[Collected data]
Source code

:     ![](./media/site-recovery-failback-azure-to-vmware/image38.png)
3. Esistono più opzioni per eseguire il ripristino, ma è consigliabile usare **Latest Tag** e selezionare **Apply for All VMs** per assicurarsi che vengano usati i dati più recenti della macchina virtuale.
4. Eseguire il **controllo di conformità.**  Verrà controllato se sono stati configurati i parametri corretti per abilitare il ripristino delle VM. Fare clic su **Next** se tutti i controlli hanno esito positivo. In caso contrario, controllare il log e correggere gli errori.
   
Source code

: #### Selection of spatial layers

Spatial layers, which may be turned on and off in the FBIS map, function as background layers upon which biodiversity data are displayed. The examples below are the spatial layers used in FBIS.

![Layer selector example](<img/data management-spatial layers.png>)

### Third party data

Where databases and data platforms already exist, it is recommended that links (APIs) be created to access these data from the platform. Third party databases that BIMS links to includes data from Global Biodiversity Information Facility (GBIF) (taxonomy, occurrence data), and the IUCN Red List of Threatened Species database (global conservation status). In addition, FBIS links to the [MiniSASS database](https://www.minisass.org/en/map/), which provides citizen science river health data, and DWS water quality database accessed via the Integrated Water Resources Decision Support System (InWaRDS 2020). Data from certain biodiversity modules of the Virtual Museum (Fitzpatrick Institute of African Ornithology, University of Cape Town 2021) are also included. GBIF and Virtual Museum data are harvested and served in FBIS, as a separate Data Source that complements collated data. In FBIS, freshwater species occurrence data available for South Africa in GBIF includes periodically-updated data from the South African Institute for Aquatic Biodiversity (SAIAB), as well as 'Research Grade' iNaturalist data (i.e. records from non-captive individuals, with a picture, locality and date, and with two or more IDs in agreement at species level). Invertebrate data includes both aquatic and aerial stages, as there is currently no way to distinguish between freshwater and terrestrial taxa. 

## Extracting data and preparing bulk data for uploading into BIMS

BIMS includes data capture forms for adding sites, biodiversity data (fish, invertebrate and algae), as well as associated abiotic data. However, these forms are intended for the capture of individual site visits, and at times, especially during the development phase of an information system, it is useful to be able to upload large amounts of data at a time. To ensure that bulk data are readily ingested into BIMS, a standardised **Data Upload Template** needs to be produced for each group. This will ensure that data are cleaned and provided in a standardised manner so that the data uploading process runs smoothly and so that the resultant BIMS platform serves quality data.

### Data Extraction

TASK TO COMPLETE -> Copy out all of the data exactly, leaving nothing out.

ANSWER FOR THE TASK ->
Source code

:     ![](./media/site-recovery-failback-azure-to-vmware/image38.png)
3. Esistono più opzioni per eseguire il ripristino, ma è consigliabile usare **Latest Tag** e selezionare **Apply for All VMs** per assicurarsi che vengano usati i dati più recenti della macchina virtuale.
4. Eseguire il **controllo di conformità.**  Verrà controllato se sono stati configurati i parametri corretti per abilitare il ripristino delle VM. Fare clic su **Next** se tutti i controlli hanno esito positivo. In caso contrario, controllare il log e correggere gli errori.
   
Source code

: #### Selection of spatial layers

Spatial layers, which may be turned on and off in the FBIS map, function as background layers upon which biodiversity data are displayed. The examples below are the spatial layers used in FBIS.

![Layer selector example](<img/data management-spatial layers.png>)

### Third party data

Where databases and data platforms already exist, it is recommended that links (APIs) be created to access these data from the platform. Third party databases that BIMS links to includes data from Global Biodiversity Information Facility (GBIF) (taxonomy, occurrence data), and the IUCN Red List of Threatened Species database (global conservation status). In addition, FBIS links to the [MiniSASS database](https://www.minisass.org/en/map/), which provides citizen science river health data, and DWS water quality database accessed via the Integrated Water Resources Decision Support System (InWaRDS 2020). Data from certain biodiversity modules of the Virtual Museum (Fitzpatrick Institute of African Ornithology, University of Cape Town 2021) are also included. GBIF and Virtual Museum data are harvested and served in FBIS, as a separate Data Source that complements collated data. In FBIS, freshwater species occurrence data available for South Africa in GBIF includes periodically-updated data from the South African Institute for Aquatic Biodiversity (SAIAB), as well as 'Research Grade' iNaturalist data (i.e. records from non-captive individuals, with a picture, locality and date, and with two or more IDs in agreement at species level). Invertebrate data includes both aquatic and aerial stages, as there is currently no way to distinguish between freshwater and terrestrial taxa. 

## Extracting data and preparing bulk data for uploading into BIMS

BIMS includes data capture forms for adding sites, biodiversity data (fish, invertebrate and algae), as well as associated abiotic data. However, these forms are intended for the capture of individual site visits, and at times, especially during the development phase of an information system, it is useful to be able to upload large amounts of data at a time. To ensure that bulk data are readily ingested into BIMS, a standardised **Data Upload Template** needs to be produced for each group. This will ensure that data are cleaned and provided in a standardised manner so that the data uploading process runs smoothly and so that the resultant BIMS platform serves quality data.

### Data Extraction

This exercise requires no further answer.